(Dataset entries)
....................

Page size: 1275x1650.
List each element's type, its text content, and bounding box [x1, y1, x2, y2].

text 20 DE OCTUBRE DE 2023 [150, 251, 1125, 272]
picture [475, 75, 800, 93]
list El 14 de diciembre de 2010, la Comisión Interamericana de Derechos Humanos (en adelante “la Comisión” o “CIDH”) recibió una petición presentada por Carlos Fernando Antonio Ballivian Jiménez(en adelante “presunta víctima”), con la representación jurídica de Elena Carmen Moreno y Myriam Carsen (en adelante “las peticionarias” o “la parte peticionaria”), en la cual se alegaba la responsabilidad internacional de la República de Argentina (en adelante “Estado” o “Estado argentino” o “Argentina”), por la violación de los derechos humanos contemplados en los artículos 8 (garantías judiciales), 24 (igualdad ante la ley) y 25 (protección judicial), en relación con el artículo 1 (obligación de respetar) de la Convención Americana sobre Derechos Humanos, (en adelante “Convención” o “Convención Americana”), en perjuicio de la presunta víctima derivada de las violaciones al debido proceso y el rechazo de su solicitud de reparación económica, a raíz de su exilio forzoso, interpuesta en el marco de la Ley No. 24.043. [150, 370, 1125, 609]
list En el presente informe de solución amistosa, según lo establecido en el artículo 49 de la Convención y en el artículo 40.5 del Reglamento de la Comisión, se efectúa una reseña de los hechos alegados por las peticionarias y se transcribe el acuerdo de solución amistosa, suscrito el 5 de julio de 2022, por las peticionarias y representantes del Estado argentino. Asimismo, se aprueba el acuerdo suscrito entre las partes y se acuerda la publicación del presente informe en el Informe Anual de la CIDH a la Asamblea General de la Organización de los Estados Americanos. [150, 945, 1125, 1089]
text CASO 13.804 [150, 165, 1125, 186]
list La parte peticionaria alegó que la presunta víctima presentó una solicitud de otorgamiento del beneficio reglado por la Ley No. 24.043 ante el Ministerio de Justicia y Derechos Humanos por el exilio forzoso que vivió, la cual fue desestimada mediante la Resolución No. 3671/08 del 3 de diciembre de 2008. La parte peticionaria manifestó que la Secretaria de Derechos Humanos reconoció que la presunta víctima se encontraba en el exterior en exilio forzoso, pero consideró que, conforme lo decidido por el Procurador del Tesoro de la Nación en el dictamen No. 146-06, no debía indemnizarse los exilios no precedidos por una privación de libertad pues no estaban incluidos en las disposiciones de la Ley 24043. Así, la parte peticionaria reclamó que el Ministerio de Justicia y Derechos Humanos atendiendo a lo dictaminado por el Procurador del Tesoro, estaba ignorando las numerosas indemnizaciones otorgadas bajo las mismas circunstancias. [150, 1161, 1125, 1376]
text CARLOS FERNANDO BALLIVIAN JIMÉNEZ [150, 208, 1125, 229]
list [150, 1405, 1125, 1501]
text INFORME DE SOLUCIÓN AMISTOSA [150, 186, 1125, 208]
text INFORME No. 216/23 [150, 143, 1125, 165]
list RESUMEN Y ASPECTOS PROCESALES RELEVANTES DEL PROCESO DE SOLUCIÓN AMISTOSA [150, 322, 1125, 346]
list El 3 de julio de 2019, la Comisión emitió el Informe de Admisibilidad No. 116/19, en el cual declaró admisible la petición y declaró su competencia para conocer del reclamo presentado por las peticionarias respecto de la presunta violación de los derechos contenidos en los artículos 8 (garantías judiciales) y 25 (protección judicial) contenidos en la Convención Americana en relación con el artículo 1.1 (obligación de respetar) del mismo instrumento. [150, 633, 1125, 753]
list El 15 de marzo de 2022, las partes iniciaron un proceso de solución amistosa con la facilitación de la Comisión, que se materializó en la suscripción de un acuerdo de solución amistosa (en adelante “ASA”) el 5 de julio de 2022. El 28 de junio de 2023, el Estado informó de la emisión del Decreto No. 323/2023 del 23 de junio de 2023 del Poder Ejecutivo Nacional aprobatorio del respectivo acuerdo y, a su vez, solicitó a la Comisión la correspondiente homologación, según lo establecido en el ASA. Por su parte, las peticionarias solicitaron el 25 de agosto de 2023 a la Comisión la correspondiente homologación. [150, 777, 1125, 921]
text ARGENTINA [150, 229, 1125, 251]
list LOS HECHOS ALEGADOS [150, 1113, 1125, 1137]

....................

TASK STATEMENT: Each record needs to be copied out again, letter for letter.

EXERCISE SOLUTION:
Page size: 1275x1650.
List each element's type, its text content, and bounding box [x1, y1, x2, y2].

text 20 DE OCTUBRE DE 2023 [150, 251, 1125, 272]
picture [475, 75, 800, 93]
list El 14 de diciembre de 2010, la Comisión Interamericana de Derechos Humanos (en adelante “la Comisión” o “CIDH”) recibió una petición presentada por Carlos Fernando Antonio Ballivian Jiménez(en adelante “presunta víctima”), con la representación jurídica de Elena Carmen Moreno y Myriam Carsen (en adelante “las peticionarias” o “la parte peticionaria”), en la cual se alegaba la responsabilidad internacional de la República de Argentina (en adelante “Estado” o “Estado argentino” o “Argentina”), por la violación de los derechos humanos contemplados en los artículos 8 (garantías judiciales), 24 (igualdad ante la ley) y 25 (protección judicial), en relación con el artículo 1 (obligación de respetar) de la Convención Americana sobre Derechos Humanos, (en adelante “Convención” o “Convención Americana”), en perjuicio de la presunta víctima derivada de las violaciones al debido proceso y el rechazo de su solicitud de reparación económica, a raíz de su exilio forzoso, interpuesta en el marco de la Ley No. 24.043. [150, 370, 1125, 609]
list En el presente informe de solución amistosa, según lo establecido en el artículo 49 de la Convención y en el artículo 40.5 del Reglamento de la Comisión, se efectúa una reseña de los hechos alegados por las peticionarias y se transcribe el acuerdo de solución amistosa, suscrito el 5 de julio de 2022, por las peticionarias y representantes del Estado argentino. Asimismo, se aprueba el acuerdo suscrito entre las partes y se acuerda la publicación del presente informe en el Informe Anual de la CIDH a la Asamblea General de la Organización de los Estados Americanos. [150, 945, 1125, 1089]
text CASO 13.804 [150, 165, 1125, 186]
list La parte peticionaria alegó que la presunta víctima presentó una solicitud de otorgamiento del beneficio reglado por la Ley No. 24.043 ante el Ministerio de Justicia y Derechos Humanos por el exilio forzoso que vivió, la cual fue desestimada mediante la Resolución No. 3671/08 del 3 de diciembre de 2008. La parte peticionaria manifestó que la Secretaria de Derechos Humanos reconoció que la presunta víctima se encontraba en el exterior en exilio forzoso, pero consideró que, conforme lo decidido por el Procurador del Tesoro de la Nación en el dictamen No. 146-06, no debía indemnizarse los exilios no precedidos por una privación de libertad pues no estaban incluidos en las disposiciones de la Ley 24043. Así, la parte peticionaria reclamó que el Ministerio de Justicia y Derechos Humanos atendiendo a lo dictaminado por el Procurador del Tesoro, estaba ignorando las numerosas indemnizaciones otorgadas bajo las mismas circunstancias. [150, 1161, 1125, 1376]
text CARLOS FERNANDO BALLIVIAN JIMÉNEZ [150, 208, 1125, 229]
list [150, 1405, 1125, 1501]
text INFORME DE SOLUCIÓN AMISTOSA [150, 186, 1125, 208]
text INFORME No. 216/23 [150, 143, 1125, 165]
list RESUMEN Y ASPECTOS PROCESALES RELEVANTES DEL PROCESO DE SOLUCIÓN AMISTOSA [150, 322, 1125, 346]
list El 3 de julio de 2019, la Comisión emitió el Informe de Admisibilidad No. 116/19, en el cual declaró admisible la petición y declaró su competencia para conocer del reclamo presentado por las peticionarias respecto de la presunta violación de los derechos contenidos en los artículos 8 (garantías judiciales) y 25 (protección judicial) contenidos en la Convención Americana en relación con el artículo 1.1 (obligación de respetar) del mismo instrumento. [150, 633, 1125, 753]
list El 15 de marzo de 2022, las partes iniciaron un proceso de solución amistosa con la facilitación de la Comisión, que se materializó en la suscripción de un acuerdo de solución amistosa (en adelante “ASA”) el 5 de julio de 2022. El 28 de junio de 2023, el Estado informó de la emisión del Decreto No. 323/2023 del 23 de junio de 2023 del Poder Ejecutivo Nacional aprobatorio del respectivo acuerdo y, a su vez, solicitó a la Comisión la correspondiente homologación, según lo establecido en el ASA. Por su parte, las peticionarias solicitaron el 25 de agosto de 2023 a la Comisión la correspondiente homologación. [150, 777, 1125, 921]
text ARGENTINA [150, 229, 1125, 251]
list LOS HECHOS ALEGADOS [150, 1113, 1125, 1137]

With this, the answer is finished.